You ask Claude Code to build a dashboard. It generates twenty components in minutes. Everything looks good until you notice the primary buttons disagree: bg-blue-500 in one place, bg-indigo-600 in another, #4F46E5 hardcoded in a third.
This isn't a model quality problem. It's a structural problem with how generic UI libraries interact with probabilistic code generation.
Why AI Gets Colors Wrong Consistently
Generic component libraries are built for human readers, not machine consumers. When a human reads an example using bg-blue-500, they understand from context that this is "the primary color in this project." When an AI reads the same example, it records a correlation: buttons sometimes use bg-blue-500. Next time it generates a button, it draws from the probability distribution of values it has seen — which might produce bg-blue-500, bg-blue-600, bg-indigo-500, or #3B82F6.
There's no design intent encoded in the value. The AI cannot distinguish "this is your primary brand color" from "this was the example in the docs."
The second problem is context window limits. Even with fifty existing components in context, an AI might misremember the exact shade used in component twelve, mix patterns from two different sections, or interpolate a value that doesn't exist in your system. The drift is gradual and hard to catch in code review because each individual choice looks plausible.
What Semantic Tokens Change
A semantic token encodes meaning, not just value. bg-primary tells the AI something bg-blue-500 cannot: this is the primary brand color, use it wherever primary brand color is appropriate.
The difference in generated code is categorical, not incremental. When semantic token names appear consistently in the codebase, AI generates consistent names. The output is anchored by the token vocabulary rather than floating across a probability distribution of color names.

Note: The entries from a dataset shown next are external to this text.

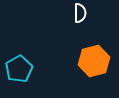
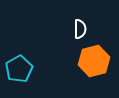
white semicircle: moved 16 px down
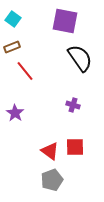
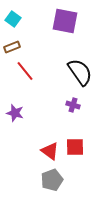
black semicircle: moved 14 px down
purple star: rotated 18 degrees counterclockwise
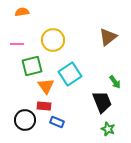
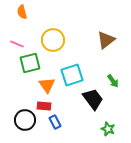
orange semicircle: rotated 96 degrees counterclockwise
brown triangle: moved 2 px left, 3 px down
pink line: rotated 24 degrees clockwise
green square: moved 2 px left, 3 px up
cyan square: moved 2 px right, 1 px down; rotated 15 degrees clockwise
green arrow: moved 2 px left, 1 px up
orange triangle: moved 1 px right, 1 px up
black trapezoid: moved 9 px left, 3 px up; rotated 15 degrees counterclockwise
blue rectangle: moved 2 px left; rotated 40 degrees clockwise
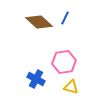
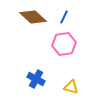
blue line: moved 1 px left, 1 px up
brown diamond: moved 6 px left, 5 px up
pink hexagon: moved 18 px up
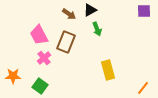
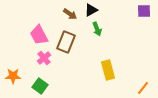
black triangle: moved 1 px right
brown arrow: moved 1 px right
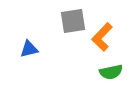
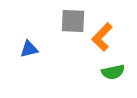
gray square: rotated 12 degrees clockwise
green semicircle: moved 2 px right
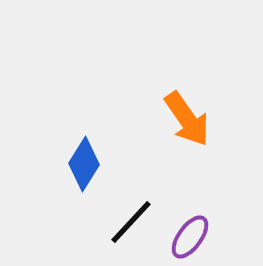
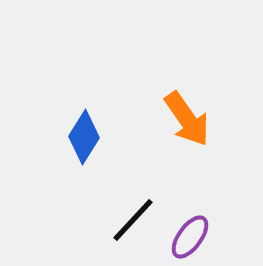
blue diamond: moved 27 px up
black line: moved 2 px right, 2 px up
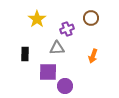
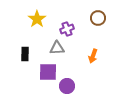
brown circle: moved 7 px right
purple circle: moved 2 px right
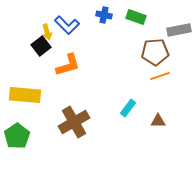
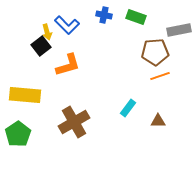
green pentagon: moved 1 px right, 2 px up
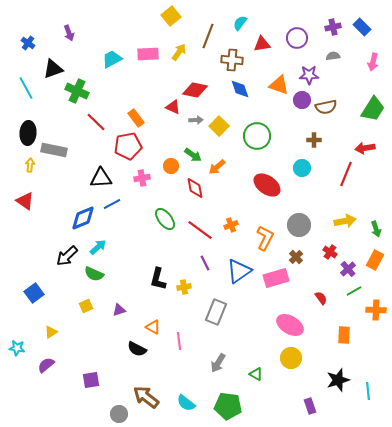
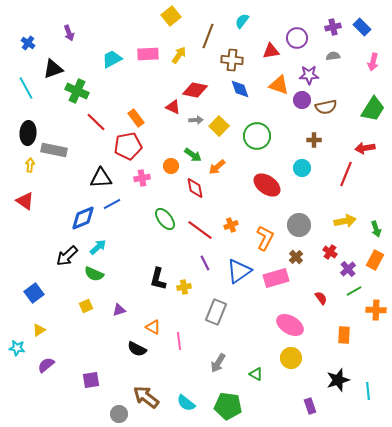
cyan semicircle at (240, 23): moved 2 px right, 2 px up
red triangle at (262, 44): moved 9 px right, 7 px down
yellow arrow at (179, 52): moved 3 px down
yellow triangle at (51, 332): moved 12 px left, 2 px up
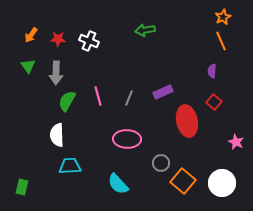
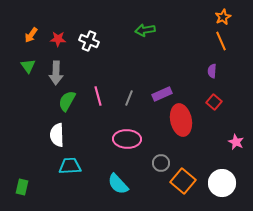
purple rectangle: moved 1 px left, 2 px down
red ellipse: moved 6 px left, 1 px up
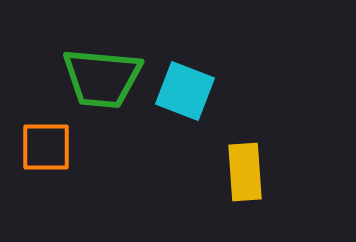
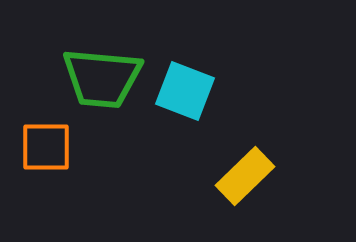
yellow rectangle: moved 4 px down; rotated 50 degrees clockwise
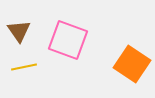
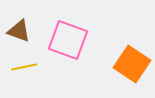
brown triangle: rotated 35 degrees counterclockwise
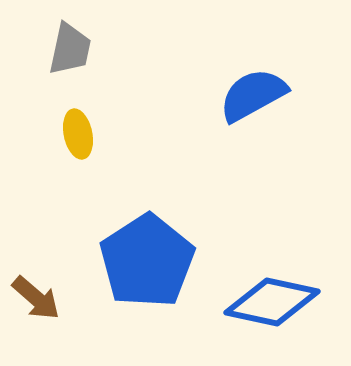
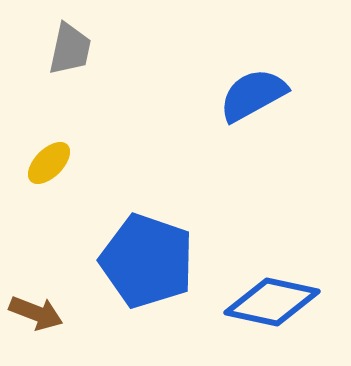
yellow ellipse: moved 29 px left, 29 px down; rotated 57 degrees clockwise
blue pentagon: rotated 20 degrees counterclockwise
brown arrow: moved 15 px down; rotated 20 degrees counterclockwise
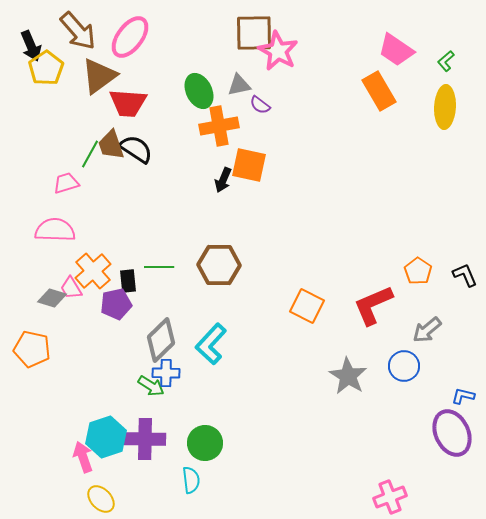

// Without semantic tokens — what AI produces across sessions
<Button className="bg-blue-500 hover:bg-blue-600 text-white">Sign In</Button>
<Button className="bg-indigo-600 hover:bg-indigo-700 text-white">Create Account</Button>
<Button className="bg-primary-600 hover:bg-primary-700 text-white">Continue</Button>
// With semantic tokens — what AI produces with a token-aware system
<Button variant="primary">Sign In</Button>
<Button variant="primary">Create Account</Button>
<Button variant="primary">Continue</Button>
The second pattern requires no manual cleanup. The token resolves to whatever your system defines as primary — and changes to that definition propagate everywhere.
The Additional Cost That Doesn't Show Up in Estimates
Teams that generate UI code with AI tend to estimate the generation time but not the cleanup time. The cleanup is consistent: finding hardcoded values, aligning colors back to the system, explaining in PR review why one button is a different shade than the others.
With semantic tokens, the cleanup loop breaks. AI generates variant="primary" because that's what appears in the codebase. The color comes from the token definition. Design system intent transfers from the token to the output without an intermediate human correction step.
The other cost that's easy to miss is theme support. If your tokens map to CSS variables — var(--foreground-accent), var(--background-page) — then dark mode comes from redefining the variables, not from duplicating component logic. AI-generated components inherit this automatically because they use the same token names.
Setting Up Semantic Tokens with FramingUI
FramingUI's components use semantic CSS variables throughout. Install with pnpm:
pnpm add @framingui/ui @framingui/core @framingui/tokens tailwindcss-animate
Button variants map directly to semantic roles:
<Button variant="primary">Primary Action</Button>
<Button variant="secondary">Secondary Action</Button>
<Button variant="destructive">Delete</Button>
Each variant resolves through the token layer — primary uses var(--foreground-accent), destructive uses var(--border-error). AI tools working with FramingUI components generate these variants by name rather than guessing color values.
The MCP server extends this further by making your token definitions queryable at generation time:
npx -y @framingui/mcp-server@latest init
After running init, Claude Code can retrieve your actual token catalog when generating UI, rather than relying on training data patterns.
The Practical Implication
Generic UI libraries work well when humans write code carefully. Careful is not a property of probabilistic generation. The cleanup cost is not a one-time debt — it recurs with every generation session until the underlying signal problem is fixed.
Semantic tokens fix the signal. AI generates consistent names because consistent names are what the codebase contains. That's the mechanism, and it doesn't require prompting discipline or post-generation review to enforce.